College of Engineering, Shantou University, Shantou 515063, China.
School of Computer Science and Engineering, Sun Yat-sen University, Guangzhou 510006, China.
Int J Mol Sci. 2024 Oct 11;25(20):10945. doi: 10.3390/ijms252010945.

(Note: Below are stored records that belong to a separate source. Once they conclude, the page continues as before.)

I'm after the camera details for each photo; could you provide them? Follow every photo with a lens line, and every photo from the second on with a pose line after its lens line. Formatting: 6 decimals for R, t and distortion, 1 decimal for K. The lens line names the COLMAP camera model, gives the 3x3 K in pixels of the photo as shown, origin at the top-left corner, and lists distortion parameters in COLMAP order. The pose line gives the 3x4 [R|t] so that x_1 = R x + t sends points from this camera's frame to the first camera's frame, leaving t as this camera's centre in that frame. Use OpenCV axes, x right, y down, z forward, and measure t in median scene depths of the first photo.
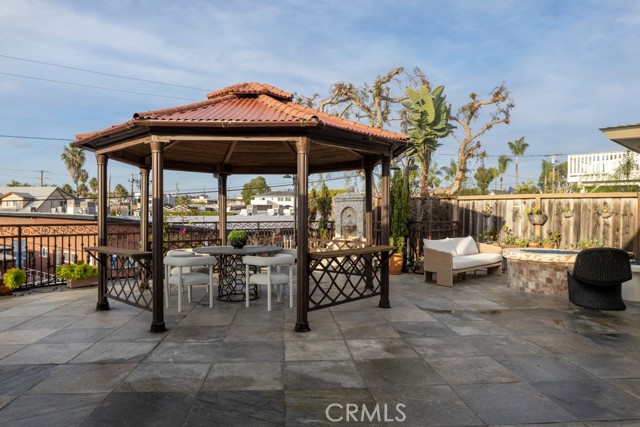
lens RADIAL K [[444.6, 0, 320.0], [0, 444.6, 213.5], [0, 0, 1]] dist [0.001304, 0.000209]
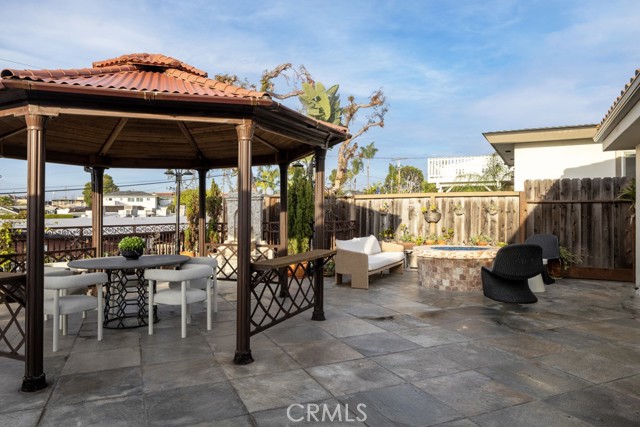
lens RADIAL K [[438.2, 0, 320.3], [0, 438.2, 198.0], [0, 0, 1]] dist [0.000092, -0.000412]
pose [[0.946050, -0.001311, 0.324019, -0.115134], [0.012744, 0.999369, -0.033165, -0.001379], [-0.323771, 0.035505, 0.945469, 0.143355]]
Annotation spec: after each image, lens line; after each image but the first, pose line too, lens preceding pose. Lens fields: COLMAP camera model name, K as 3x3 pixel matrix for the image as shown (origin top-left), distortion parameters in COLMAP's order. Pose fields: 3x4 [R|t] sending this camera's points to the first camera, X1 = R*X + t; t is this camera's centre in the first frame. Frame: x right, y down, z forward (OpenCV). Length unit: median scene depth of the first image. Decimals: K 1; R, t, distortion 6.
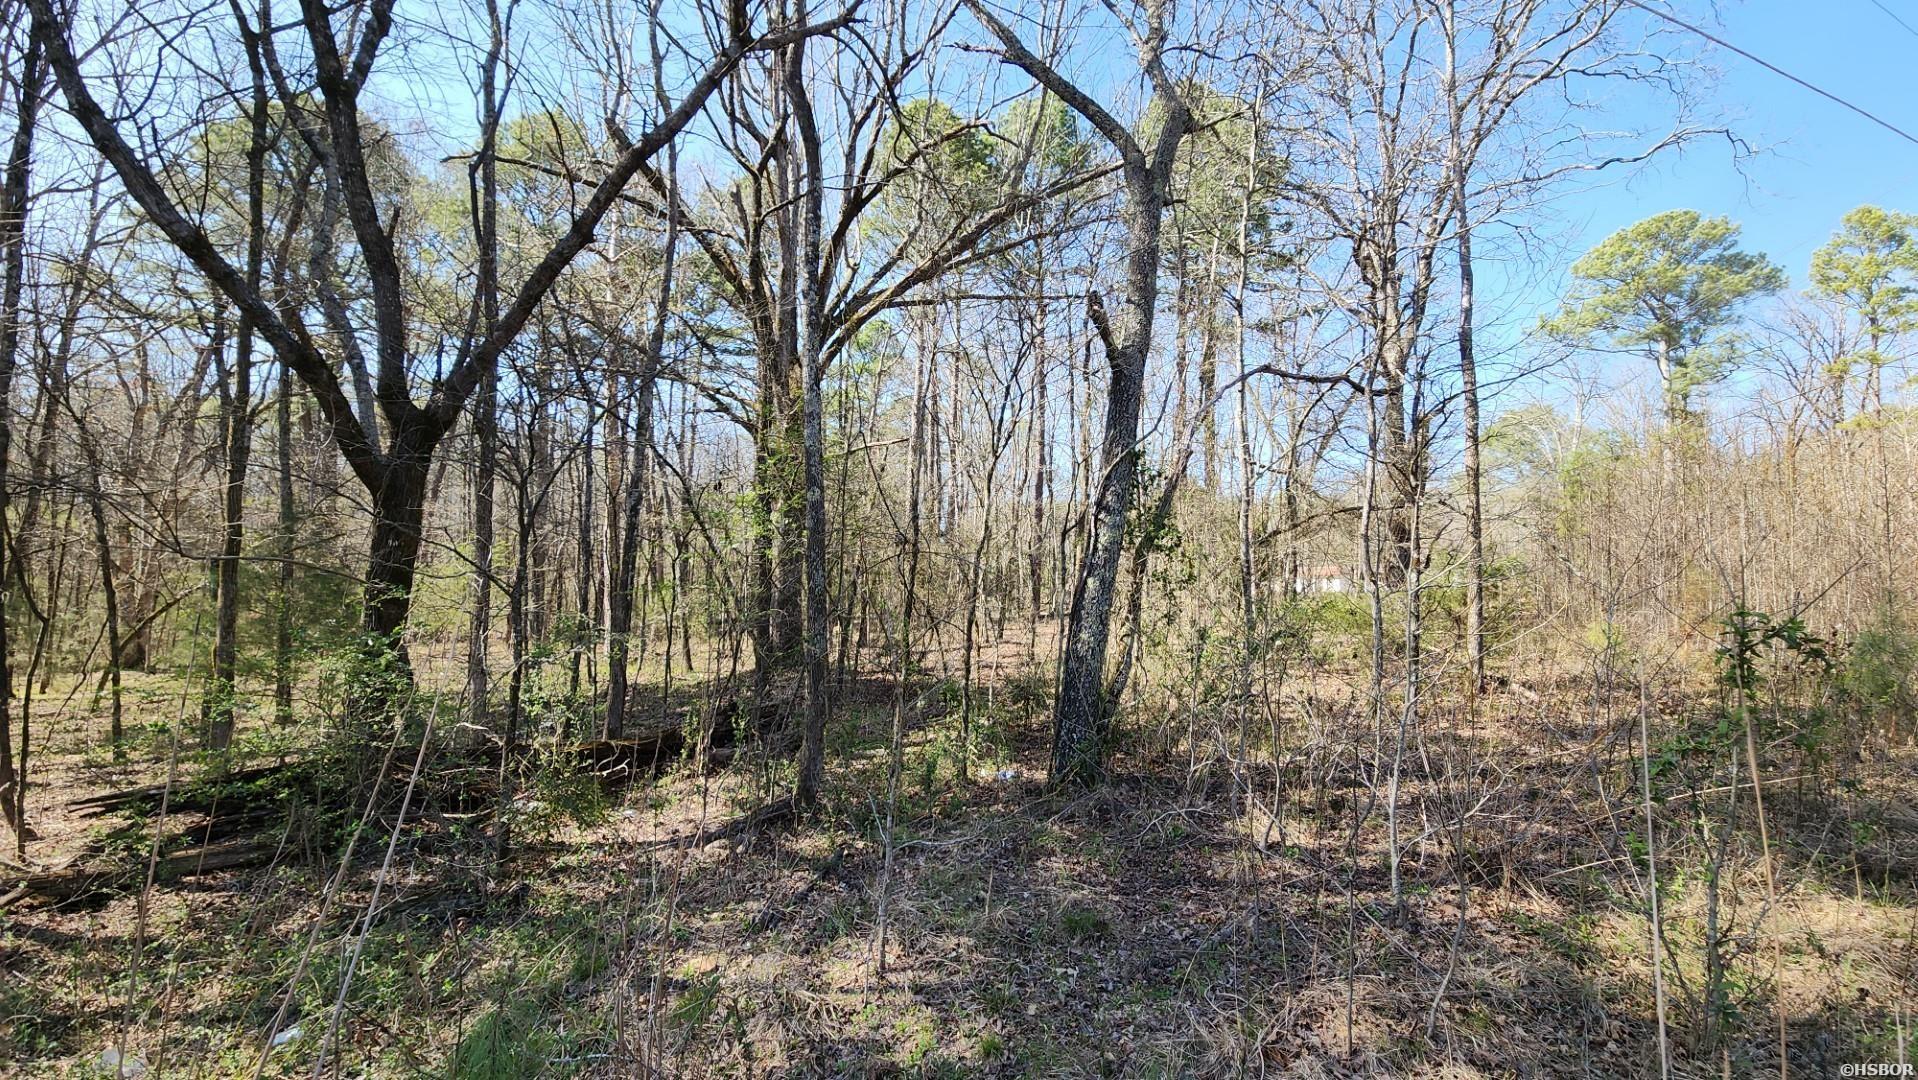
lens RADIAL K [[794.9, 0, 958.9], [0, 794.9, 539.4], [0, 0, 1]] dist [0.020443, -0.004808]
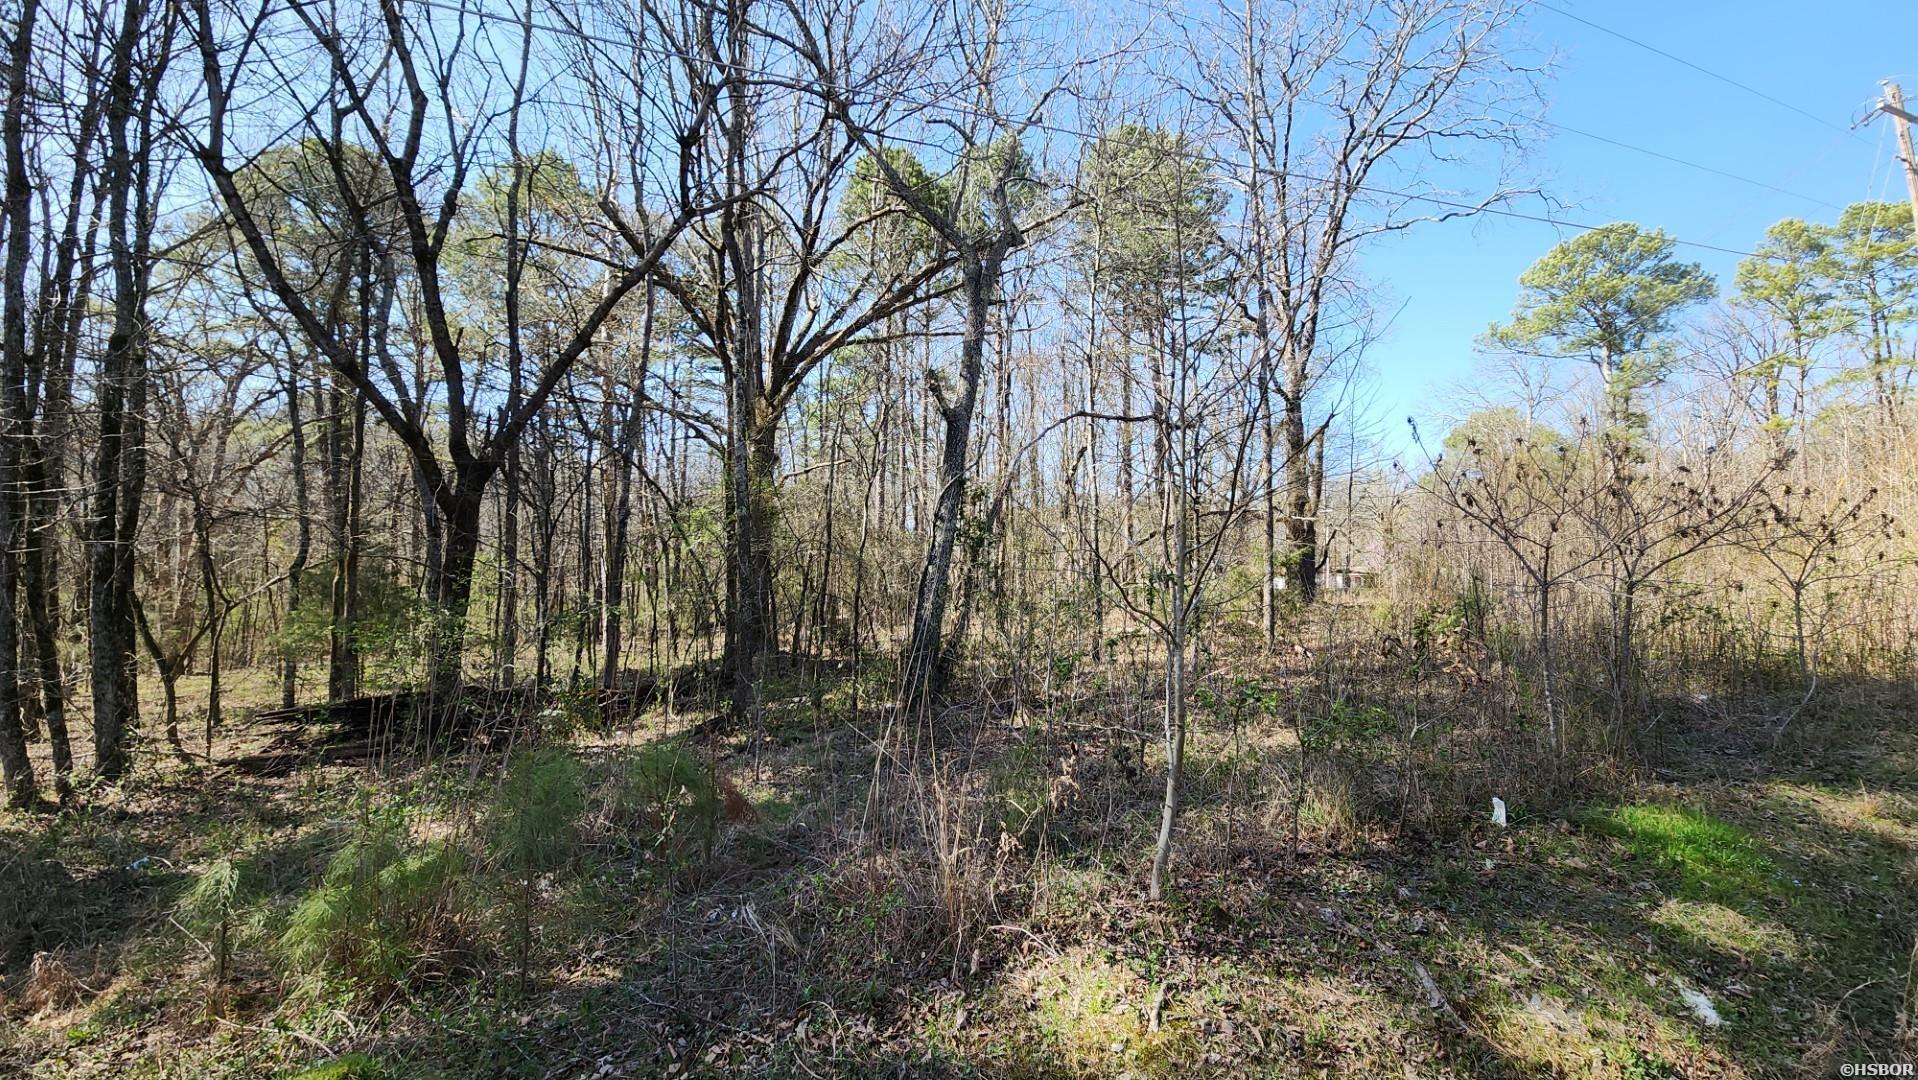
lens RADIAL K [[794.9, 0, 958.8], [0, 794.9, 536.9], [0, 0, 1]] dist [0.020443, -0.004808]
pose [[0.999899, -0.014193, 0.000931, 0.077559], [0.014201, 0.999850, -0.009929, 0.003874], [-0.000789, 0.009941, 0.999950, -0.167591]]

CRISPR/Cas9 is a popular genome editing technology, yet its clinical application is hindered by off-target effects. Many deep learning-based methods are available for off-target prediction. However, few can predict off-target activities with insertions or deletions (indels) between single guide RNA and DNA sequence pairs. Additionally, the analysis of off-target data is challenged due to a data imbalance issue. Moreover, the prediction accuracy and interpretability remain to be improved. Here, we introduce a deep learning-based framework, named Crispr-SGRU, to predict off-target activities with mismatches and indels. This model is based on Inception and stacked BiGRU. It adopts a dice loss function to solve the inherent imbalance issue. Experimental results show our model outperforms existing methods for off-target prediction in terms of accuracy and robustness. Finally, we study the interpretability of this model through Deep SHAP and teacher-student-based knowledge distillation, and find it can provide meaningful explanations for sequence patterns regarding off-target activity.
CRISPR/Cas9 是一种流行的基因组编辑技术,但由于脱靶效应,其临床应用受到阻碍。许多基于深度学习的方法可用于脱靶预测。然而,很少有方法可以预测单引导 RNA 与 DNA 序列对之间的插入或缺失(indels)的脱靶活性。此外,由于数据不平衡问题,脱靶数据的分析也具有挑战性。此外,预测准确性和可解释性仍有待提高。在这里,我们引入了一种基于深度学习的框架,命名为 Crispr-SGRU,用于预测具有错配和 indels 的脱靶活性。该模型基于 Inception 和堆叠 BiGRU。它采用 Dice 损失函数来解决固有的不平衡问题。实验结果表明,我们的模型在准确性和稳健性方面优于现有的脱靶预测方法。最后,我们通过 Deep SHAP 和基于教师-学生的知识蒸馏研究了该模型的可解释性,发现它可以为脱靶活性的序列模式提供有意义的解释。